I can give a definition of what I call volition, however. The behavior of an organism is volitional. This gives it a range of flexibility so as to make the behavior of even one well-known human-being somewhat unpredictable. This gives us an illusion of "freedom," and it can be a healthy one. But freedom is still an illusion, for the brain is acting according to the laws of physics, biochemistry, and electricity, as it has evolved to do according to natural laws. Though we cannot predict every variable of an on-coming storm, this does not make the activity of the storm exempt from natural laws of behavior. So it is with volitional behavior of an organism.

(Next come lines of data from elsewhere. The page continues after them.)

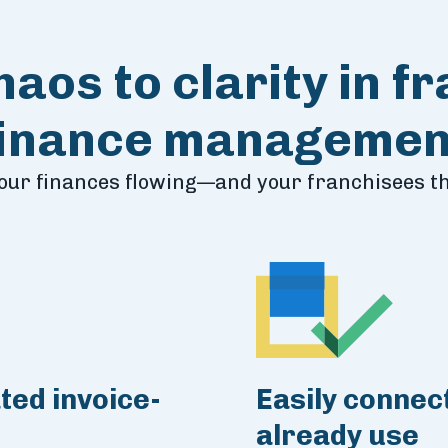
aos to clarity in f
finance managemen
our finances flowing—and your franchisees th
ted invoice-
Easily connect
already use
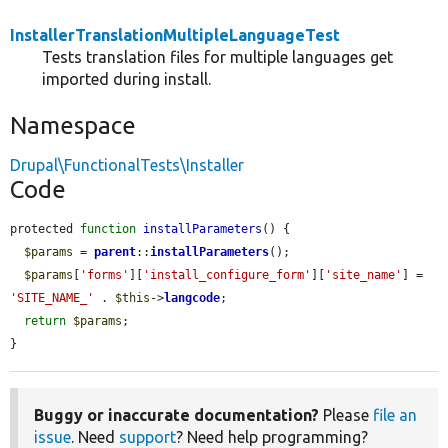
InstallerTranslationMultipleLanguageTest
Tests translation files for multiple languages get
imported during install.
Namespace
Drupal\FunctionalTests\Installer
Code
protected 
function
installParameters
() {

$params
 = 
parent
::
installParameters
();

$params
[
'forms'
][
'install_configure_form'
][
'site_name'
] = 
'SITE_NAME_'
 . 
$this
->
langcode
;

return
$params
;

}
Buggy or inaccurate documentation?
Please
file an
issue
. Need
support
? Need help programming?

Free will seems to be grounded in the belief that free will exists or else determinism is true. I reject this. I am not a determinist. The idea of causality is an a priori assumption for which there is no proof. Yes, I understand that it is a helpful assumption in practice. The scientific method could not exist without this assumption. But philosophically speaking, this is still an assumption. As physicists learn more about the nature of time and begin to peer into the apparent lack of causality on the quantum realm and knowledge of the brain and psychology continues to increase, I begin to suspect that causality may be a result of how we perceive the world. That is, we have evolved to perceive causality, but it may be an illusion. That is not to say that it is not real, but that it is not what it seems to be. Indeed, I suspect that what exists is in reality a causal loop, not a causal chain.
And if this is the case, everything is written in stone in a causal loop, but it is not determined in the traditional sense of that word. Every event in my life simultaneously exists in different spatio-temporal locations, and whereas there is the illusion of movement, no movement is actually occurring. Time is an "eternal instance." Some of this is still highly theoretical, of course.
In any case, in order to consider questions of causality, determinism, and free will, I still have to deal with the issues of the nature of time, the nature of the self, the nature of causality, and the nature of movement.
These particular questions come to me about the nature of movement through space: How can anything possibly be moving? How can a bit of matter move through a point of infinite space? Is the fact that particles seem to disappear and reappear in different locations on the microscopic realm evidence that movement is an illusion?
All of these questions are relevant to the ideas of causality and free will. I have never come across an adequate definition of free will, and I've never read anything from legitimate scientific sources that convinced me of its existence, whatever it is.